**Dataset entries**
# # # #
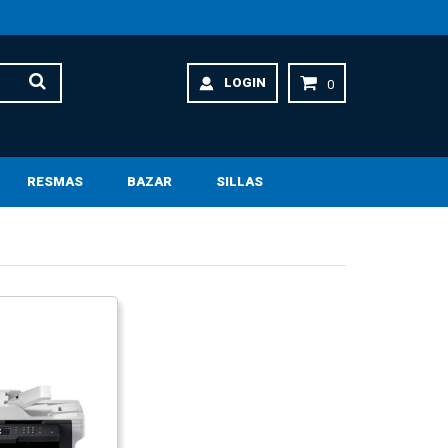
LOGIN
0
RESMAS
BAZAR
SILLAS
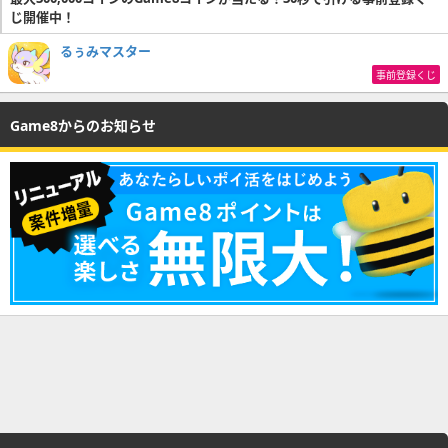
じ開催中！
るぅみマスター
事前登録くじ
Game8からのお知らせ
# # # #
**REQUIRED WORK**
Please transcribe all of the records above exactly, leaving out any pictures.

**EXERCISE RESPONSE**
LOGIN
0
RESMAS
BAZAR
SILLAS
じ開催中！
るぅみマスター
事前登録くじ
Game8からのお知らせ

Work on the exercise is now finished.